Spätestens im Juni hätte die Unterschriftensammlung starten sollen. So sah es der Zeitplan vor. In einer Woche ist Juni – und es herrscht noch nicht einmal Einigkeit darüber, wie die Volksinitiative ausformuliert sein soll.
Anfang November 2021 kündigten die Grünen und die Operation Libero gemeinsam die Lancierung eines Volksbegehrens an. Es war eine Reaktion darauf, dass der Bundesrat fünf Monate zuvor die Verhandlungen mit der Europäischen Union über ein institutionelles Rahmenabkommen abgebrochen hatte.

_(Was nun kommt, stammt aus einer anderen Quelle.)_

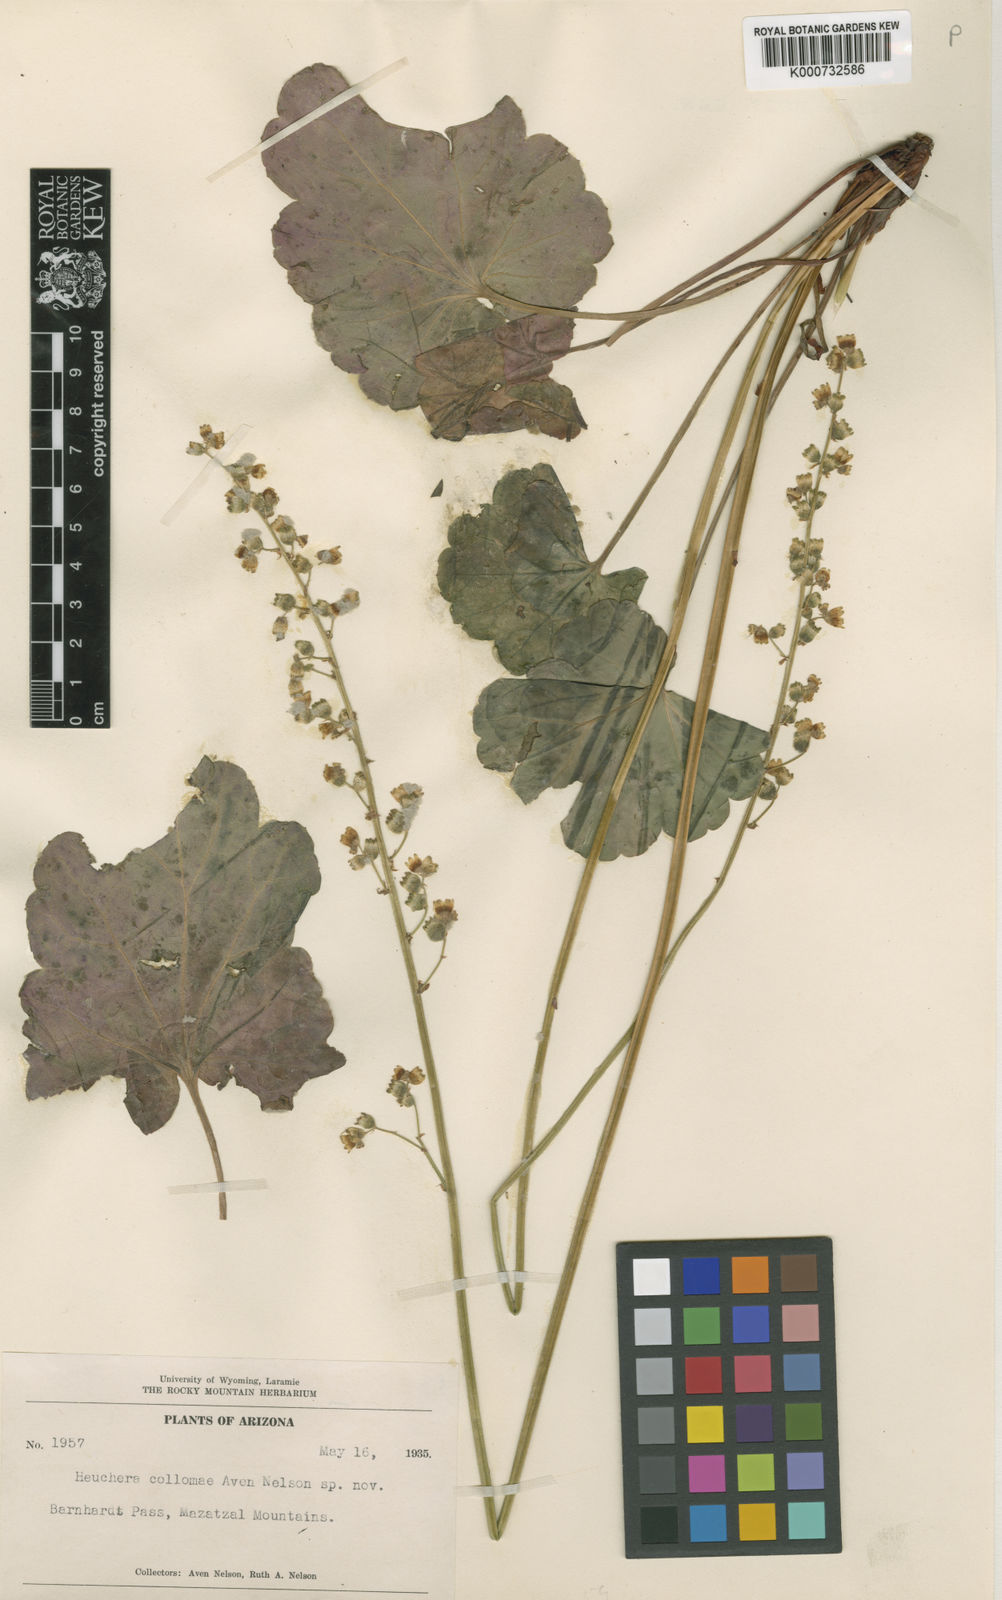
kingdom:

Balthasar Glättli, der Präsident der Grünen, und Sanija Ameti, Co-Präsidentin der Operation Libero, erklärten: Die Volksinitiative solle den Bundesrat dazu verpflichten, mit der EU ein Vertragspaket auszuhandeln und dieses zusammen mit den bestehenden bilateralen Verträgen in einen institutionellen Rahmen zu fügen. Heikle Punkte wie die Rechtsübernahme und die Streitbeilegung müssten darin geregelt werden.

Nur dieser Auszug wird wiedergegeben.